Not automatically. If the contractor’s name, address, TIN, and federal tax classification have not changed, the existing form remains valid. Best practice is to review your vendor list annually and request updated W-9s when you see signs of change or when a form is several years old, particularly for contractors you pay significant amounts. A new W-9 is required whenever the contractor changes their name, address, TIN, or business structure, such as converting from a sole proprietorship to a corporation.

What if a contractor has applied for a TIN but has not received it yet?

The contractor may indicate pending TIN status on the W-9 temporarily, but they must provide the actual TIN once issued to avoid backup withholding. Track the date of the initial submission and schedule a follow-up within roughly 60 days. Warn the contractor that backup withholding will apply if a valid TIN is not supplied promptly. Verify current IRS procedures, as time limits and handling can change.

Can I refuse to pay a contractor until I receive their W-9?

Yes, and most businesses make this policy explicit. Conditioning payment on receipt of a valid W-9 is both legally sound and operationally straightforward. Spell it out in the engagement contract or onboarding materials so contractors understand the requirement from the start. If a contractor refuses, you must assess whether to proceed with the engagement at all and if you do, be prepared to apply backup withholding per IRS rules.

How does W-9 compliance work when payments go through a platform or payment processor?

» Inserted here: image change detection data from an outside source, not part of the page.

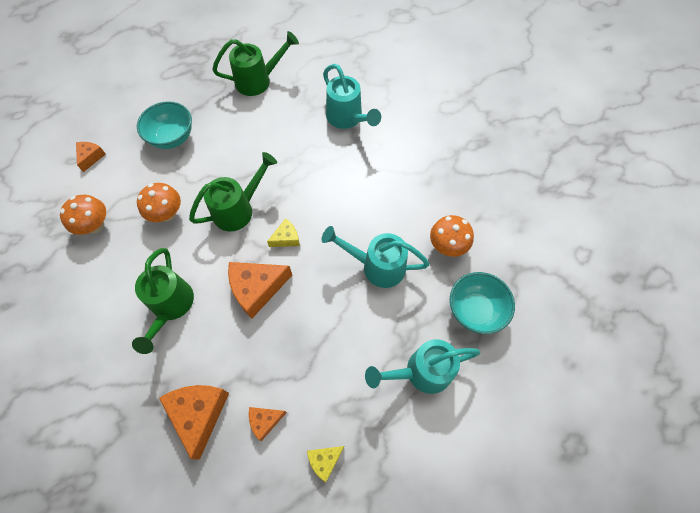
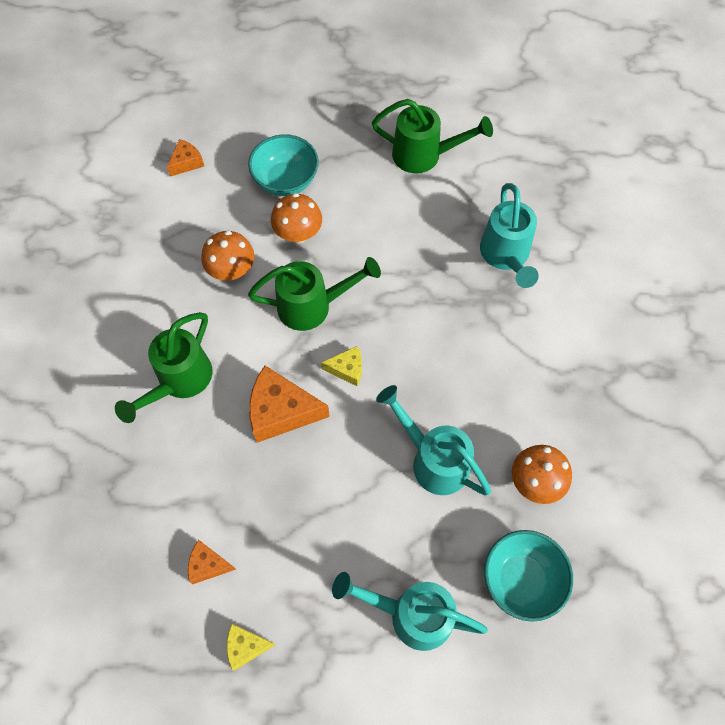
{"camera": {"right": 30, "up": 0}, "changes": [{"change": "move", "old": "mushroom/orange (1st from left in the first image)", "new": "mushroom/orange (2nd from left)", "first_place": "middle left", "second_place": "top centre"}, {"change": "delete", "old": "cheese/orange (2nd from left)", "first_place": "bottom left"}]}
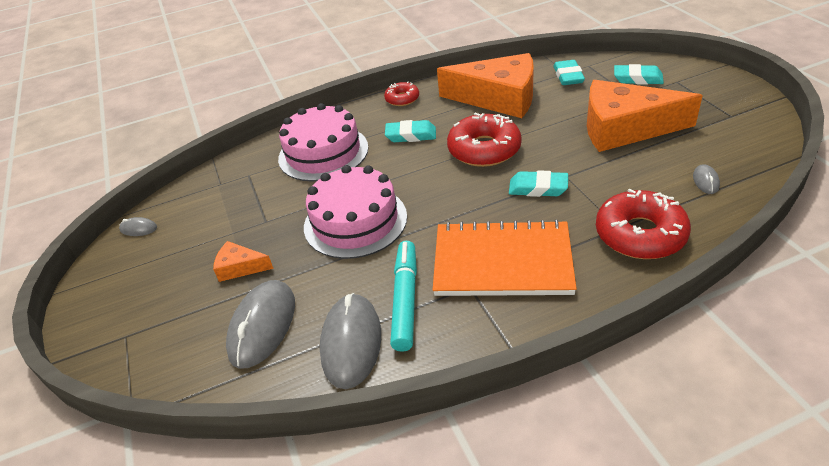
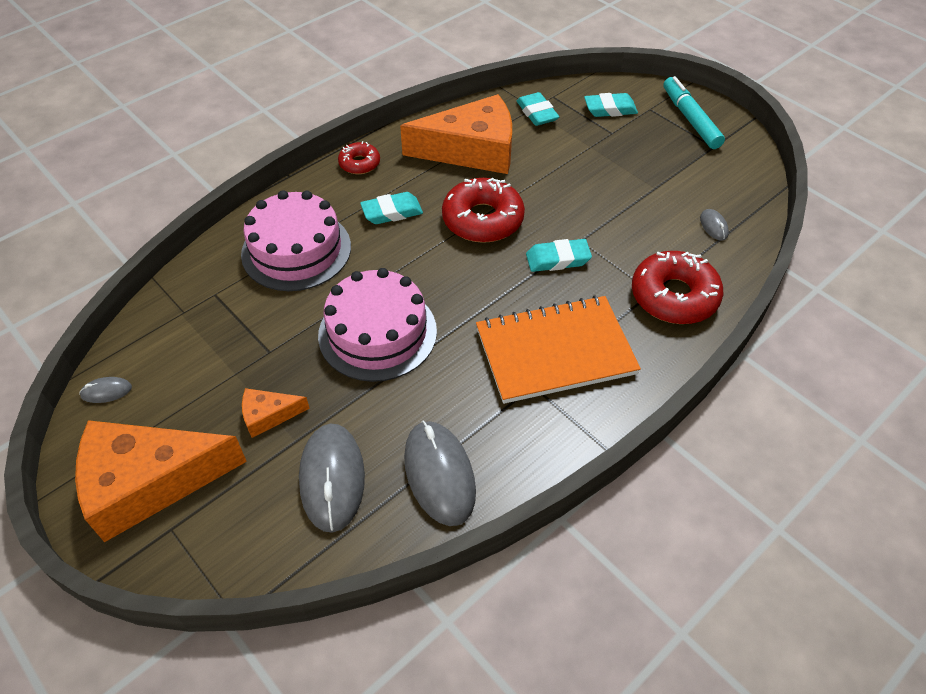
{"camera": {"right": -25, "up": 10}, "changes": [{"change": "move", "old": "cheese/orange (3rd from left in the first image)", "new": "cheese/orange (1st from left)", "first_place": "top right", "second_place": "bottom left"}, {"change": "move", "old": "marker/turquoise", "first_place": "centre", "second_place": "top right"}]}
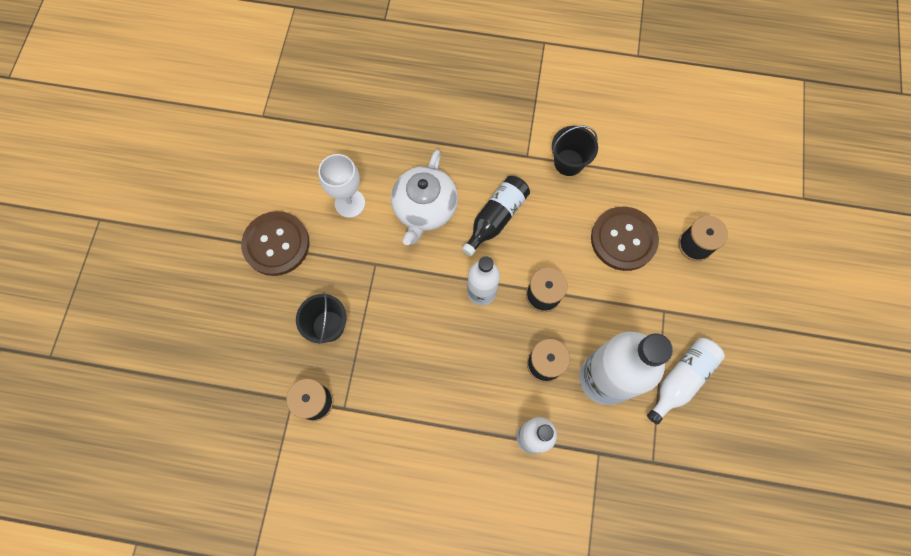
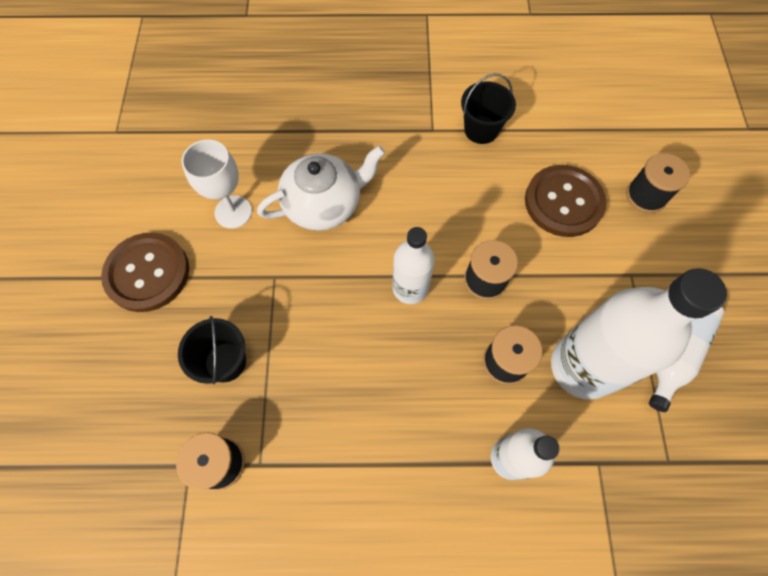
{"camera": {"right": -10, "up": -5}, "changes": [{"change": "rotate", "old": "teapot/white", "first_place": "centre", "second_place": "top centre", "degrees": -120}, {"change": "delete", "old": "bottle/black", "first_place": "centre"}]}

When businesses pay contractors through certain third-party settlement organizations or platforms, those platforms may handle their own tax reporting such as issuing 1099-K forms which can change whether the hiring business files a 1099-NEC directly. The platform often collects W-9 data from contractors itself, and the hiring business may only need vendor documentation for the platform. Review your specific platform’s documentation. With Ruul’s Agent of Record model, Ruul is the counterparty: your business collects Ruul’s vendor documentation, and Ruul manages W-9 or W-8 collection from individual contractors.

Is an ITIN acceptable on Form W-9 instead of an SSN?

In certain cases, yes. Individuals who are US persons but do not have a Social Security Number may use an Individual Taxpayer Identification Number on Form W-9, provided it is valid and used according to current IRS rules. Note that ITINs not used on a federal tax return for three consecutive years expire and require renewal. An expired ITIN on a W-9 can create processing problems even if the form itself appears complete. Consult the Instructions for Form W-7 and a qualified tax advisor before relying on an ITIN for this purpose.